READING PASSAGE.

>> BEGIN

If you have many threads and the access to the object happens often, then multiple locks would increase parallelism. At the cost of maintainability, since more locking means more debugging of the locking.

How efficient is it to lock a mutex? I.e. how much assembler instructions are there likely and how much time do they take (in the case that the mutex is unlocked)?

The precise assembler instructions are the least overhead of a mutex - the memory/cache coherency guarantees are the main overhead. And less often a particular lock is taken - better.

Mutex is made of two major parts (oversimplifying): (1) a flag indicating whether the mutex is locked or not and (2) wait queue.

Change of the flag is just few instructions and normally done without system call. If mutex is locked, syscall will happen to add the calling thread into wait queue and start the waiting. Unlocking, if the wait queue is empty, is cheap but otherwise needs a syscall to wake up one of the waiting processes. (On some systems cheap/fast syscalls are used to implement the mutexes, they become slow (normal) system calls only in case of contention.)

>> END

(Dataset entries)
>> BEGIN

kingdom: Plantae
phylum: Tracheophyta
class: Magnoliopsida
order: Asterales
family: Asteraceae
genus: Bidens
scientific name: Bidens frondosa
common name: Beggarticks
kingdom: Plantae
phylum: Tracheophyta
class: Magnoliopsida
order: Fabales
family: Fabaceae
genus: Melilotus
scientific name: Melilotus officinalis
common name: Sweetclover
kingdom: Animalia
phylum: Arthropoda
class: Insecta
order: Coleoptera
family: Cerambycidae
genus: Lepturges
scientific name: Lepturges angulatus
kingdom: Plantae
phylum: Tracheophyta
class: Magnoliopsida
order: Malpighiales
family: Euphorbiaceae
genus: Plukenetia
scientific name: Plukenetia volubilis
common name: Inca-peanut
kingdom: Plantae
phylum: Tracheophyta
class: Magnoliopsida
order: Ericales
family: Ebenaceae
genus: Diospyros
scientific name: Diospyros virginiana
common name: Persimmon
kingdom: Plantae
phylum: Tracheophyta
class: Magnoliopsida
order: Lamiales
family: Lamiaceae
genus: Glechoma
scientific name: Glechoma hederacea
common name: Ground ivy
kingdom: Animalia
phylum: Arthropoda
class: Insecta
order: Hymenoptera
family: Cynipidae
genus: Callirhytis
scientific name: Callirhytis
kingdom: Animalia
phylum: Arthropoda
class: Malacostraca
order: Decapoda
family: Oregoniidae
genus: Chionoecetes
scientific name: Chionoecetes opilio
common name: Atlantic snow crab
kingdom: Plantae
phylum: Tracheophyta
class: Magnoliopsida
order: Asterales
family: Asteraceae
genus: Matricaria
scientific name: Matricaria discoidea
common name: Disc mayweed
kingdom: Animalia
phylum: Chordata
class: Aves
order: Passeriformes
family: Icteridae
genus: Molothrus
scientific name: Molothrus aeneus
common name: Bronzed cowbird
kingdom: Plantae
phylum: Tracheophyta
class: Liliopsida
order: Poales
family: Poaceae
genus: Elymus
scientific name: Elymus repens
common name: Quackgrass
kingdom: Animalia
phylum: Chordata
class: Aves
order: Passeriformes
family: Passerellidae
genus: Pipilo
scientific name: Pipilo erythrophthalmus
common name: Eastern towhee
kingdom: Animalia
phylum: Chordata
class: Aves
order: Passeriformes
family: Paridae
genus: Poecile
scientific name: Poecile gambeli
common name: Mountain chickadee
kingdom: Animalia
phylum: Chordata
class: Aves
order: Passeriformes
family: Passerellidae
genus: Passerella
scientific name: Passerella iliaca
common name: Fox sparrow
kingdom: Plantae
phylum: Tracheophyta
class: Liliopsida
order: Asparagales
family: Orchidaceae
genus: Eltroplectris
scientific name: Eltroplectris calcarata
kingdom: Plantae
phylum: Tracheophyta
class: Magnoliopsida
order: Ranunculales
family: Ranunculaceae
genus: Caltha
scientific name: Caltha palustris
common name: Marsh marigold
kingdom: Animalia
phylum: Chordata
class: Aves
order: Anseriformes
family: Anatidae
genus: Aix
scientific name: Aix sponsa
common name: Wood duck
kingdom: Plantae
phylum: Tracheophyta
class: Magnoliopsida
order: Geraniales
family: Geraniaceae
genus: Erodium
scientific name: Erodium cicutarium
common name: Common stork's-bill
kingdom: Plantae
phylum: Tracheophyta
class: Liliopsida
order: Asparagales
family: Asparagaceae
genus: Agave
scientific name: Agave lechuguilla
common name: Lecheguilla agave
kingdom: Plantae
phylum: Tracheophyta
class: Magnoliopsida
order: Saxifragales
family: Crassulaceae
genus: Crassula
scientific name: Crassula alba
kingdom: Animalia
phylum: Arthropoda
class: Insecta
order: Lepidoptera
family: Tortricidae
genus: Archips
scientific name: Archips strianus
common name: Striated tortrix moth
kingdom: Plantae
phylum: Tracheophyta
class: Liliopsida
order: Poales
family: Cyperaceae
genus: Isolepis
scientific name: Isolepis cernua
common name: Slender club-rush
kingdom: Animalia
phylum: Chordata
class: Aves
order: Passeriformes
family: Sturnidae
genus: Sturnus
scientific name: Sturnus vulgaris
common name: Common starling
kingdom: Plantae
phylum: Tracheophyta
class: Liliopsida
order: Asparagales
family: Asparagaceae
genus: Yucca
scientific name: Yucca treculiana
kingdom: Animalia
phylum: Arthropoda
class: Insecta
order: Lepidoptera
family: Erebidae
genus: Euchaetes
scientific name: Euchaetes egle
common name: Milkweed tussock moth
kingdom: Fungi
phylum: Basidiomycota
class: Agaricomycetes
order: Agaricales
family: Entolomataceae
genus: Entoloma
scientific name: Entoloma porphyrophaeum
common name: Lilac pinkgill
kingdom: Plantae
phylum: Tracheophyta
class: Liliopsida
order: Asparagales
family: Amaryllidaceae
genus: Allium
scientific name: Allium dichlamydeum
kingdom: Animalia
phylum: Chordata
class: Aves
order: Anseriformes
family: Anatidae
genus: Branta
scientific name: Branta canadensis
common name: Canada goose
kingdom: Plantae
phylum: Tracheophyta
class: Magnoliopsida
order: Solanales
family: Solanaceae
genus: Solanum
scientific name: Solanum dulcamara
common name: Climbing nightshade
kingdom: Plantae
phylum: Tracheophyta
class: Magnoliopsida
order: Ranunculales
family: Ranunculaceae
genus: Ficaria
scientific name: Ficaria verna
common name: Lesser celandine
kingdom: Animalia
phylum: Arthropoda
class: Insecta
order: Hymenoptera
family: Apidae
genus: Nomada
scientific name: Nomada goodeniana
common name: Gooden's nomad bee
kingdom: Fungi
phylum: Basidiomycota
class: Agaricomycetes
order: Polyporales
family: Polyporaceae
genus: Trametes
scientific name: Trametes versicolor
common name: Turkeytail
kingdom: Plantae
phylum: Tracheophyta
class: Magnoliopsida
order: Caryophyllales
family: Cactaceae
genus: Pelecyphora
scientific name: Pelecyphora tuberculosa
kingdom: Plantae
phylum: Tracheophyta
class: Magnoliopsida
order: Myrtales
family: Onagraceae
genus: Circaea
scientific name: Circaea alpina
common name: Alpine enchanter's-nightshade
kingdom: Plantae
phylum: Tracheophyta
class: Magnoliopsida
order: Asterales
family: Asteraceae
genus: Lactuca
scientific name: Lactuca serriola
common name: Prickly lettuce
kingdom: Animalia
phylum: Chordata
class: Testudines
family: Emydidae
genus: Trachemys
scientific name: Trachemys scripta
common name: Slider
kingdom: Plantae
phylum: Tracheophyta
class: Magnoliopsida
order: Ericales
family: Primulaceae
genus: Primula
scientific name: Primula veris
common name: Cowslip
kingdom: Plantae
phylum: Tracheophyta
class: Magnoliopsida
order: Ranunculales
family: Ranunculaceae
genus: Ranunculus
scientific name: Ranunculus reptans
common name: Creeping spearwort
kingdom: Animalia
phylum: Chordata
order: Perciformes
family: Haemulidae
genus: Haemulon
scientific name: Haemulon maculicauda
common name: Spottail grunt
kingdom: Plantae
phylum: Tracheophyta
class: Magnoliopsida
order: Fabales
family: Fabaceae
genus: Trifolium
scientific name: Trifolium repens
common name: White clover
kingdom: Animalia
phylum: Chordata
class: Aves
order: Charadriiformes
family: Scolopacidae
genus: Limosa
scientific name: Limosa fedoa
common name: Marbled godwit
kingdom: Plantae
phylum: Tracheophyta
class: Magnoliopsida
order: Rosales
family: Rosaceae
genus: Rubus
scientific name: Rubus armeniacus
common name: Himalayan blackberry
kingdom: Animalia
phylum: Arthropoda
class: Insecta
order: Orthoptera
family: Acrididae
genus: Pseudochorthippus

>> END

DIRECTION 1.
Rewrite the stretch of the listing from the line containing "family: Lamiaceae" through the line containing "genus: Agave" as a two-column CSV with the columns field and value. Each line should be one row, with each field quoted and any line breaks turned into spaces.
DIRECTION 2.
Please extend the passage on the cost of locking a mutex, starting right after its last sentence.

FINAL RESULT 1.
field,value
"family:","Lamiaceae"
"genus:","Glechoma"
"scientific name:","Glechoma hederacea"
"common name:","Ground ivy"
"kingdom:","Animalia"
"phylum:","Arthropoda"
"class:","Insecta"
"order:","Hymenoptera"
"family:","Cynipidae"
"genus:","Callirhytis"
"scientific name:","Callirhytis"
"kingdom:","Animalia"
"phylum:","Arthropoda"
"class:","Malacostraca"
"order:","Decapoda"
"family:","Oregoniidae"
"genus:","Chionoecetes"
"scientific name:","Chionoecetes opilio"
"common name:","Atlantic snow crab"
"kingdom:","Plantae"
"phylum:","Tracheophyta"
"class:","Magnoliopsida"
"order:","Asterales"
"family:","Asteraceae"
"genus:","Matricaria"
"scientific name:","Matricaria discoidea"
"common name:","Disc mayweed"
"kingdom:","Animalia"
"phylum:","Chordata"
"class:","Aves"
"order:","Passeriformes"
"family:","Icteridae"
"genus:","Molothrus"
"scientific name:","Molothrus aeneus"
"common name:","Bronzed cowbird"
"kingdom:","Plantae"
"phylum:","Tracheophyta"
"class:","Liliopsida"
"order:","Poales"
"family:","Poaceae"
"genus:","Elymus"
"scientific name:","Elymus repens"
"common name:","Quackgrass"
"kingdom:","Animalia"
"phylum:","Chordata"
"class:","Aves"
"order:","Passeriformes"
"family:","Passerellidae"
"genus:","Pipilo"
"scientific name:","Pipilo erythrophthalmus"
"common name:","Eastern towhee"
"kingdom:","Animalia"
"phylum:","Chordata"
"class:","Aves"
"order:","Passeriformes"
"family:","Paridae"
"genus:","Poecile"
"scientific name:","Poecile gambeli"
"common name:","Mountain chickadee"
"kingdom:","Animalia"
"phylum:","Chordata"
"class:","Aves"
"order:","Passeriformes"
"family:","Passerellidae"
"genus:","Passerella"
"scientific name:","Passerella iliaca"
"common name:","Fox sparrow"
"kingdom:","Plantae"
"phylum:","Tracheophyta"
"class:","Liliopsida"
"order:","Asparagales"
"family:","Orchidaceae"
"genus:","Eltroplectris"
"scientific name:","Eltroplectris calcarata"
"kingdom:","Plantae"
"phylum:","Tracheophyta"
"class:","Magnoliopsida"
"order:","Ranunculales"
"family:","Ranunculaceae"
"genus:","Caltha"
"scientific name:","Caltha palustris"
"common name:","Marsh marigold"
"kingdom:","Animalia"
"phylum:","Chordata"
"class:","Aves"
"order:","Anseriformes"
"family:","Anatidae"
"genus:","Aix"
"scientific name:","Aix sponsa"
"common name:","Wood duck"
"kingdom:","Plantae"
"phylum:","Tracheophyta"
"class:","Magnoliopsida"
"order:","Geraniales"
"family:","Geraniaceae"
"genus:","Erodium"
"scientific name:","Erodium cicutarium"
"common name:","Common stork's-bill"
"kingdom:","Plantae"
"phylum:","Tracheophyta"
"class:","Liliopsida"
"order:","Asparagales"
"family:","Asparagaceae"
"genus:","Agave"

FINAL RESULT 2.
Locking unlocked mutex is really cheap. Unlocking mutex w/o contention is cheap too.

How much does a mutex cost? Is it a problem to have really a lot of mutexes? Or can I just throw as much mutex variables in my code as I have int variables and it doesn't really matter?

You can throw as much mutex variables into your code as you wish. You are only limited by the amount of memory you application can allocate.

Summary. User-space locks (and the mutexes in particular) are cheap and not subjected to any system limit. But too many of them spells nightmare for debugging. Simple table:

  1. Less locks means more contentions (slow syscalls, CPU stalls) and lesser parallelism
  2. Less locks means less problems debugging multi-threading problems.
  3. More locks means less contentions and higher parallelism
  4. More locks means more chances of running into undebugable deadlocks.

A balanced locking scheme for application should be found and maintained, generally balancing the #2 and the #3.


(*) The problem with less very often locked mutexes is that if you have too much locking in your application, it causes to much of the inter-CPU/core traffic to flush the mutex memory from the data cache of other CPUs to guarantee the cache coherency. The cache flushes are like light-weight interrupts and handled by CPUs transparently - but they do introduce so called stalls (search for "stall").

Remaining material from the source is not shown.